Problems of algorithmic bias are often framed in terms of lack of
representative data or formal fairness optimization constraints to be
applied to automated decision-making systems. However, these discussions
sidestep deeper issues with data used in AI, including problematic
categorizations and the extractive logics of crowdwork and data mining.
This talk will examine two interventions: first by reframing of data as a
form of infrastructure, and as such, implicating politics and power in
the construction of datasets; and secondly discussing the development of
a research program around the genealogy of datasets used in machine
learning and AI systems. These genealogies should be attentive to the
constellation of organizations and stakeholders involved in their
creation, the intent, values, and assumptions of their authors and
curators, and the adoption of datasets by subsequent researchers.
Bio:
Alex is a sociologist and senior research scientist on the Ethical AI
team at Google. Before that, Alex was an assistant professor at the
Institute of Communication, Culture, Information and Technology at the
University of Toronto.
Alex received a Ph.D. in sociology from the University of Wisconsin-Madison. Her dissertation was the Machine-learning Protest Event Data System (MPEDS), a system which uses machine learning and natural language processing to create protest event data.
Her current research agenda is two-fold. One line of research centers
on origins of the training data which form the informational
infrastructure of machine learning, artificial intelligence, and
algorithmic fairness frameworks.
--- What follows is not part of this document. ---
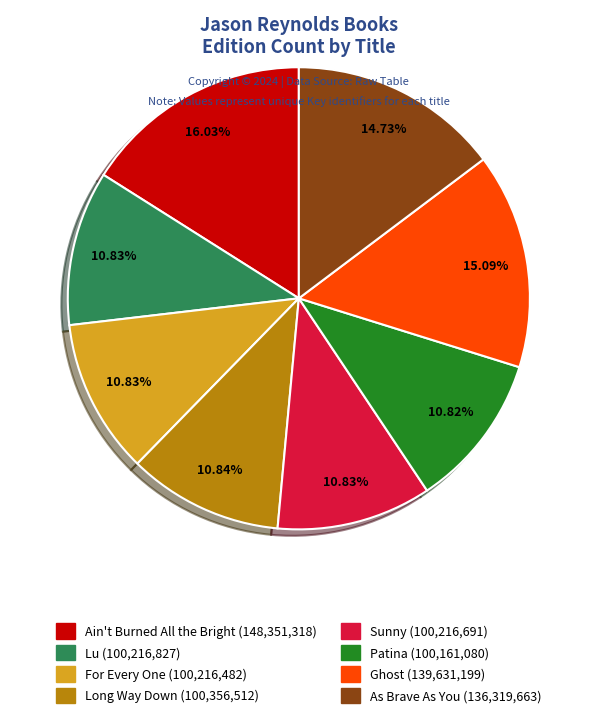

Is Ghost the majority of the pie?

No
Another line of research (with Ellen Berrey)
seeks to understand the interplay between student protest and
university responses in US and Canada. Alex’s past work has focused on
how new and social media has changed social movement mobilization and
political participation.
Alex is as much as an educator as she is a researcher. She has taught workshops and courses
on computational methods for social scientists, social movements, and
the implications of information as infrastructure. She co-founded the
[now defunct] computational social science blog Bad Hessian.
As a second job, she plays women’s flat track roller derby with Bay Area Derby.